In a recent post on political bias in the classroom, I pointed out the insatiable nature of academic radicalism:
“Radical” academics aren’t driven to greater extremes and grander, more lurid claims because society is becoming more sexist, racist or whatever. The caricatures they become are a result of their own narcissism and a need to be oppositional, or be seen as oppositional. As mainstream society in general becomes less fixated by race, gender, sexuality, etc, so peddlers of grievance and victimhood must search out – or invent – something to oppose. Overstatement and escalation are all but inevitable.

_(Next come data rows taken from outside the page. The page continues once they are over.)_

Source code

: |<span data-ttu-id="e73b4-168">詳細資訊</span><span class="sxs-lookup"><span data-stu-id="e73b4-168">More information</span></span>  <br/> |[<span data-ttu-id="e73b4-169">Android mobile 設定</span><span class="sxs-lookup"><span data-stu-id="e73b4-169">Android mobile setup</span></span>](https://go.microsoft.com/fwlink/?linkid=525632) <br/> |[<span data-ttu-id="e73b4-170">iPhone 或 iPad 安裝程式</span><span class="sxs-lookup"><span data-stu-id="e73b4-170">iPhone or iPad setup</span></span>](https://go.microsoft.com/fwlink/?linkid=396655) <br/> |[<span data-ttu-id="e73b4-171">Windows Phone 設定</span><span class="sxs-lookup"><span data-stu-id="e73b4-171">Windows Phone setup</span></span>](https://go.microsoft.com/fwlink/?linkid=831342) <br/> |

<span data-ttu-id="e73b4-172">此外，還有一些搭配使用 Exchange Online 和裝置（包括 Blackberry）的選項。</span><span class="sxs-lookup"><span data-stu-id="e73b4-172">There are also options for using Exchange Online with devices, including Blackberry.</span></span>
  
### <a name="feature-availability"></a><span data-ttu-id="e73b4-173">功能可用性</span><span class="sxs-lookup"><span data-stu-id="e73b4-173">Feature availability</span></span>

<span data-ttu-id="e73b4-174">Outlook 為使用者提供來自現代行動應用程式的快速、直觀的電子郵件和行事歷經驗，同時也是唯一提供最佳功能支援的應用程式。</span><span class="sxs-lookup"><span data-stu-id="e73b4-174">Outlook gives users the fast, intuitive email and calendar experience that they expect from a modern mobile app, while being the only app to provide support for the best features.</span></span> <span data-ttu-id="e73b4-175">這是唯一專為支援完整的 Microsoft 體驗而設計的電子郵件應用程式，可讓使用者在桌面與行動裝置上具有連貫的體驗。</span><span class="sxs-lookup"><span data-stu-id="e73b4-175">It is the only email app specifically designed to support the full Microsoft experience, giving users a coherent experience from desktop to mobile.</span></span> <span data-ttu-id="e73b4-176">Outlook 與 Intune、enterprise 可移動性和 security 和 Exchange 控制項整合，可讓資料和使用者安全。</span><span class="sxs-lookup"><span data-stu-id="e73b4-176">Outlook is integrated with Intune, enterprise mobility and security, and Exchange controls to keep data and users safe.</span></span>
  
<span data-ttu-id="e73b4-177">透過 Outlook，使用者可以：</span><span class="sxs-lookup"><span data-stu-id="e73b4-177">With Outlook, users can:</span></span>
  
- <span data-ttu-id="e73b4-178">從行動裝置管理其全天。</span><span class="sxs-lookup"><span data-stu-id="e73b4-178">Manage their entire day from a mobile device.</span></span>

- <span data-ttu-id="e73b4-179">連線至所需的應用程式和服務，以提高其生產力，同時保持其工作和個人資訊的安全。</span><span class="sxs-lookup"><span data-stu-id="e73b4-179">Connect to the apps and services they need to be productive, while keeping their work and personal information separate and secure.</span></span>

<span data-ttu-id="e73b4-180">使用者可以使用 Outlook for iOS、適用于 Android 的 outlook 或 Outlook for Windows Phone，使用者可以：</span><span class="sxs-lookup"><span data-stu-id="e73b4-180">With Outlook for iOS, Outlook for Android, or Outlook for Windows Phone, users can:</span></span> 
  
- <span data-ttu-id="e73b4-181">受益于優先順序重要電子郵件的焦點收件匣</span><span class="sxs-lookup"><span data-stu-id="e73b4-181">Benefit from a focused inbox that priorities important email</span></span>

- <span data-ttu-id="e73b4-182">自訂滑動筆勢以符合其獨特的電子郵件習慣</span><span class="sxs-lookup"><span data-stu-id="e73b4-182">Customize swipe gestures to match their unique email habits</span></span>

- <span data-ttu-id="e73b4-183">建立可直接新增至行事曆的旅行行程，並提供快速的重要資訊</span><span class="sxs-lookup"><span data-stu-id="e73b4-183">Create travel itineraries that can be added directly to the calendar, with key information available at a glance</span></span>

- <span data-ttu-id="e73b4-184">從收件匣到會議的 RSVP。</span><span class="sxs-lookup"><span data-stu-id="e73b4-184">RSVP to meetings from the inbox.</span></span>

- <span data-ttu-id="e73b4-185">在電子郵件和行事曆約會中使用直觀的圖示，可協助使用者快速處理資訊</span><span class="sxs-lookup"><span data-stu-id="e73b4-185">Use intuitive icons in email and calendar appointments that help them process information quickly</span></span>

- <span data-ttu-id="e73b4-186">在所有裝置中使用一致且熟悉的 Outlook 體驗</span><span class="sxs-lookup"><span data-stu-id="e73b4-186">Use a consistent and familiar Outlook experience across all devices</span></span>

Several, rather vivid, examples were given, but if another illustration is needed, here’s Martin Kramer on Rashid Khalidi, a terribly oppressed radical now anointed as Edward Said Professor at Columbia University:
Consider this strident claim: “There’s a ludicrous allegation that the universities are liberal. That allegation is ludicrous because huge chunks of the university which nobody ever talks about are extremely conservative by their very nature.” (Notice the trademark hyperbole: ludicrous, huge, extremely.) Khalidi mentions business and med schools, but doesn’t stop there – no, he can’t stop there. For Khalidi is determined to prove that there’s a plot to snuff out the last embers of liberal dissent on campus.
Yes, of course. That poor besieged minority of left-leaning educators who huddle in corners furtively and whisper their utopian dreams.